A record field will start this week’s Scody Australian Open Road Championships, in large thanks to Cycling Australia's decision to add the national criterium championship races to the event's schedule. The addition sees a shuffle of the event schedule with the Elite, Under 23 men and women's time trials now all held on Wednesday, freeing up Thursday for the three criterium races. The remainder of the event goes unchanged with Friday a rest day then the Under 23 men and women's road races on Saturday followed by the elite men's event on Sunday.
Peter McDonald returns as the Elite men's road race defending champion after an upset victory last year which saw him come out on top, despite being outnumbered by Columbia-HTC riders Adam Hansen and Michael Rogers in a sprint. Rogers will be the man to beat this time around, the Australian Capital Territory rider is focusing on the road title this year and as a result will not defend his time trial title.
The race will feature no less than five previous green, gold and white jersey winners. In addition to McDonald, Matthew Lloyd, Darren Lapthorne, Robbie McEwen and Matthew Wilson will all line up for the event.
Any one of a number of riders taking part in the race, from Allan Davis through to Wes Sulzberger, could claim the men's race. Support from other riders will be crucial to a winning move in the event, throwing it in favour of a team with several riders present like Columbia-HTC or Drapac-Porsche.
After finishing runner up to Jack Bobridge (Garmin-Transitions) last year Michael Matthews enters the Under 23 men's road race as favourite. Matthews's main competition comes from Luke Durbridge, while top 10 finishers from last year Benjamin King and Nathan Haas will return for another crack at the title. These riders will also be the main contenders in the men's Under 23 time trial race.
Cameron Meyer enters the Mars Elite Men's Time Trial as favourite, following the withdrawal from the race of Under 23 Time Trial World Champion Bobridge. Bobridge said he didn't have the fitness to be competitive over the 38-kilometre race and will instead focus on the Elite men's road race.
Coming off the back of the Jayco Bay Cycling Classic the criterium championship will be hotly contested amongst the men. McEwen is the top sprinter taking part from the Bay Cycling Classic, but coming off the back of a serious knee injury and up against some top domestic riders may not be the favourite for the title.
Expect Fly V Australia to feature heavily in the Elite men's criterium title. The outfit has performed well over the past 12 months in the criterium-dominated North American scene and is bringing Bernard Sulzberger, Jonathan Cantwell and Cronulla Grand Prix winner Ben Kersten to the event.
Tiffany Cromwell is widely tipped as a rider who could provide an upset victory in the women's road races – with the 21-year-old set to contest both the time trial and road race. While Cromwell is definitely a rising star within Australian women's cycling even she admits to being unsure how her time trial will compare to the more experienced Alexis Rhodes, Kathryn Watt and Bridie O'Donnell.
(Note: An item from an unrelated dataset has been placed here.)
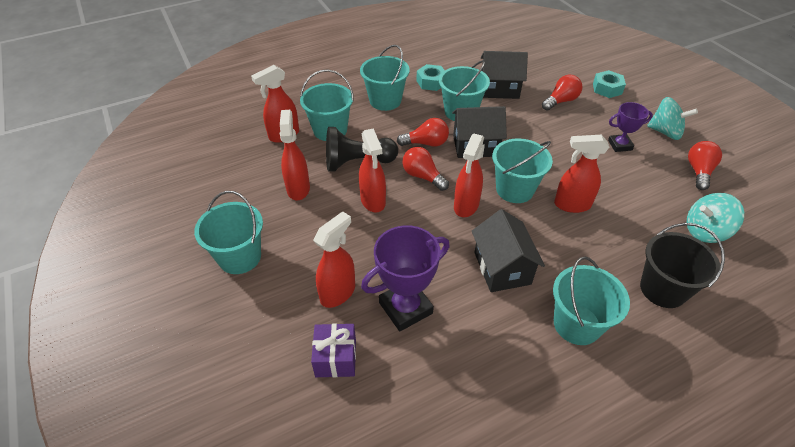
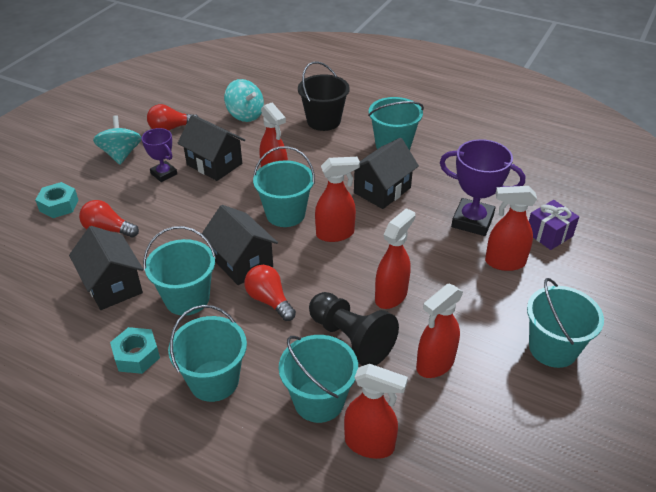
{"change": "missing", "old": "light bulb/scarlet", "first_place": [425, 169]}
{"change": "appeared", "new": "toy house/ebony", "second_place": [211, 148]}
Watt will be a force in the road race as well but another experienced rider in Ruth Corset will be watched closely by the peloton. Vicki Whitelaw is another experienced rider a youngster like Cromwell would have to prove her race smarts against in order to claim the title.
The women's criterium should be a close contest but it's hard to deny the form Rochelle Gilmore enters the race with. Gilmore not only won the Cronulla Grand Prix last month but also claimed three stages of the Jayco Bay Cycling Classic en route to an overall win.
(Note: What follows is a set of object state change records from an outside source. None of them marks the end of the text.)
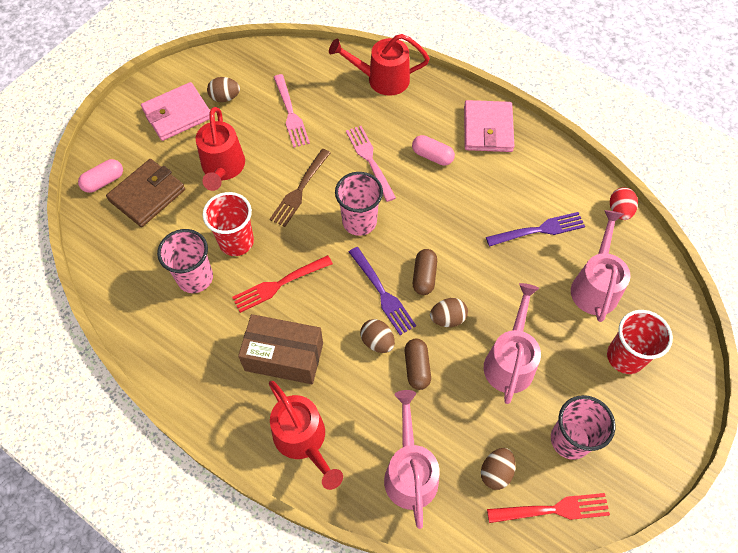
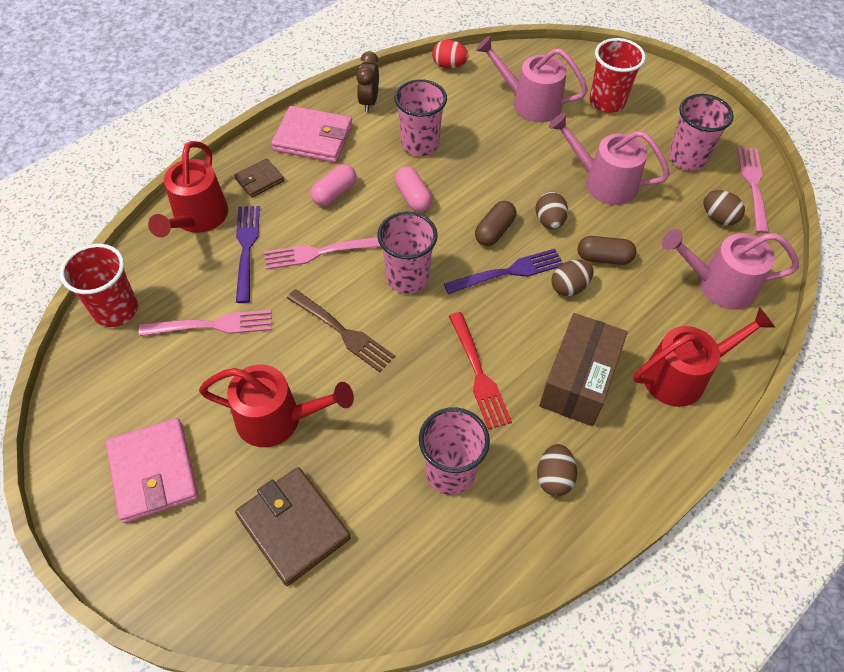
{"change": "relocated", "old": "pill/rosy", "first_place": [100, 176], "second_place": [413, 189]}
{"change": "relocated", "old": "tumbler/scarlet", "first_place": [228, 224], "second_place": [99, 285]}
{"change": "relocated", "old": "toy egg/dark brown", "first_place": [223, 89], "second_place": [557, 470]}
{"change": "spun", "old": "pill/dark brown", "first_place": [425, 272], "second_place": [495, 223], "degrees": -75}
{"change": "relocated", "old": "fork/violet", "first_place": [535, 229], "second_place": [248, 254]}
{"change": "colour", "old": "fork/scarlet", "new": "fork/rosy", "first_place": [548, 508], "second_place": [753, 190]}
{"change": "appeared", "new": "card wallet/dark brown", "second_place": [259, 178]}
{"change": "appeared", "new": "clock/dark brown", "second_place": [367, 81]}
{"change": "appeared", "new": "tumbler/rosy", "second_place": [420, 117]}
Gilmore will have Belinda Goss and Chloe Hosking to keep her honest in the 33-kilometre race. Peta Mullens showed she was quick while riding for Gilmore earlier in the week, while Megan Dunn has had a quiet week and could be looking to take something away from the week of racing. Like Dunn, defending champion Kristy Broun has had a quiet week and withdrew from the Bay Cycling Classic after the second stage, leaving a question mark over her form heading into the race.